*GIVEN EXERCISE:*
In the forum post on matching broadband address data below, why did the import routines written for each JSON format turn out not to be very reliable? Answer in one to three sentences.

*PASSAGE TO READ:*
++++++++++
I had to move houses recently and I found that it is tedious to check every potential place's broadband coverage. For that reason I want to build a website where you can check which broadband options are available at a specific address.
I have downloaded JSON documents describing broadband internet options for a place from three different providers. Each has their own JSON format. Currently they are stored in a MongoDB. I have roughly 3x 100k documents.
Example JSON files:
Provider A:
{
"sid":"1734090001",
"keyword_1":"HK",
"keyword_2":"ABERDEEN",
"keyword_3":"ABBA HOUSE ABERDEEN MAIN RD 225",
"keyword_4":"BLK A"
}
Provider B:
{
"area":"HK",
"address":"BLOCK A ABBA HOUSE ABERDEEN HK HK",
"district":"ABERDEEN HK",
"latitude":"22.24822",
"address_short":"BLOCK A ABBA HOUSE ",
"address_en":"BLOCK A ABBA HOUSE ABERDEEN HK HK",
"longitude":"114.152852"
}
Provider C:
{
"AREA_CD":"HK",
"NAME_EN":"ABBA HOUSE BLOCK A",
"STREET_NAME_EN":"ABERDEEN MAIN ROAD",
"STREET_NUM":"225",
"area_desc_en":"HONG KONG",
"district_desc_en":"ABERDEEN",
"housing_addr_en":"ABBA HOUSE BLOCK A, 225 ABERDEEN MAIN ROAD",
"lat":"22.248245",
"lng":"114.15278"
}
For some addresses matching is very easy as the description is exactly the same, down to the single letter. I just need to describe which field matches which in each JSON format.
What I started is writing a Django App and with an address object. I then wrote import routines for each JSON format. But I found that not to be very reliable due to different spellings, abbreviations, etc.
I have considered improving the matching with:
- PyPostal, a fast statistical parser/normalizer for street addresses anywhere in the world (https://github.com/openvenues/pypostal)
- use Google Maps' geocoding API or GeoPy (https://geopy.readthedocs.io/en/stable/)
I did some manual testing and found it hard to tell if there was a real improvement.
Can you think of better ways to match the JSON documents? I am not sure if mine was the right approach or if there are better ways with confidence levels or something like that. How would you design an application like that? I read about Elasticsearch and that sounded interesting, but I have no knowledge about it yet.
Thanks!
++++++++++
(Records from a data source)
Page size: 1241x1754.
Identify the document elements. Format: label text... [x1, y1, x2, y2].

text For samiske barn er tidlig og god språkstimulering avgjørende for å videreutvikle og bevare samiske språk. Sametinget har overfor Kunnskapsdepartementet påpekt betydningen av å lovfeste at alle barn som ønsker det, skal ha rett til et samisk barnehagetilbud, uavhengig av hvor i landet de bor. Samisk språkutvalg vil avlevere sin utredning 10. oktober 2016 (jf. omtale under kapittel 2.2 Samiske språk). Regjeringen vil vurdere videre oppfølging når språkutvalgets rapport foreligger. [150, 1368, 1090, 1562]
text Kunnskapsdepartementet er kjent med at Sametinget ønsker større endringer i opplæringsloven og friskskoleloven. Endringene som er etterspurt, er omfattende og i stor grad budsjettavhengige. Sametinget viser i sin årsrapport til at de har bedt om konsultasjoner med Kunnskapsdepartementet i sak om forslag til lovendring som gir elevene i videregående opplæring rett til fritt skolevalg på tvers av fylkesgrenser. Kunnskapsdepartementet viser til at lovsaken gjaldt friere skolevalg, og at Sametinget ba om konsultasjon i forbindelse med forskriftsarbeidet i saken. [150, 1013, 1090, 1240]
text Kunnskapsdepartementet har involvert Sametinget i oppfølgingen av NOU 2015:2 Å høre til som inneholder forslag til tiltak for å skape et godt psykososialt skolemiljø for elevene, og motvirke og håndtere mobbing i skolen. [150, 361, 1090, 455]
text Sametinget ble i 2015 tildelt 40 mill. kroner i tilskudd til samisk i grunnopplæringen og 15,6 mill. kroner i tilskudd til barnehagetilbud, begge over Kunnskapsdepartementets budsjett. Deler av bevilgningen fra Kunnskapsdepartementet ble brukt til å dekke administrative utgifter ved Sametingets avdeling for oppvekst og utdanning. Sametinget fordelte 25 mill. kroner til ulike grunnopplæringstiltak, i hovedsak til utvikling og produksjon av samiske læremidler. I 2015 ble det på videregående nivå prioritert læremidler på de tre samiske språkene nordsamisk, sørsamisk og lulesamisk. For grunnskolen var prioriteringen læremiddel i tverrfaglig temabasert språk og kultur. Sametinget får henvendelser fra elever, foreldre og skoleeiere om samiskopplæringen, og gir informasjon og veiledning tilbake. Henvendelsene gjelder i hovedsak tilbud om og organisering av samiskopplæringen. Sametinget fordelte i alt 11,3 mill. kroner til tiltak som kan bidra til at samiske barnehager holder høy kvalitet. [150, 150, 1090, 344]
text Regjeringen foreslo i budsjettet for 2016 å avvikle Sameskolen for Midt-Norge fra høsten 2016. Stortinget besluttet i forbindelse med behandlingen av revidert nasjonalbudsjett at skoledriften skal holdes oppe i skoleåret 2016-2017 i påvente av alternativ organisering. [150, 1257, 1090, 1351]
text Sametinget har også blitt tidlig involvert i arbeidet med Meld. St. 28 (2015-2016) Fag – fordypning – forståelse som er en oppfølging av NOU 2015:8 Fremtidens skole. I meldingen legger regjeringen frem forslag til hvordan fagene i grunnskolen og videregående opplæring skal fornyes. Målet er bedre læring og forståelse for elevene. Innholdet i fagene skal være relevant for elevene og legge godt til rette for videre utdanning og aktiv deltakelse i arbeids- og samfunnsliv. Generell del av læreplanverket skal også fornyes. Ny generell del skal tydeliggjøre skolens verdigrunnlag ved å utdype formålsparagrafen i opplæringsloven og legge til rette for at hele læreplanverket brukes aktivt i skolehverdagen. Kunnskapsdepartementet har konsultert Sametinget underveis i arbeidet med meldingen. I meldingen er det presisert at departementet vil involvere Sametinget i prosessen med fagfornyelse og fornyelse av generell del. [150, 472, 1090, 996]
++++++++++
*WORKED ANSWER:*
The import routines were not very reliable because the addresses differ in spelling, in abbreviations and in similar details.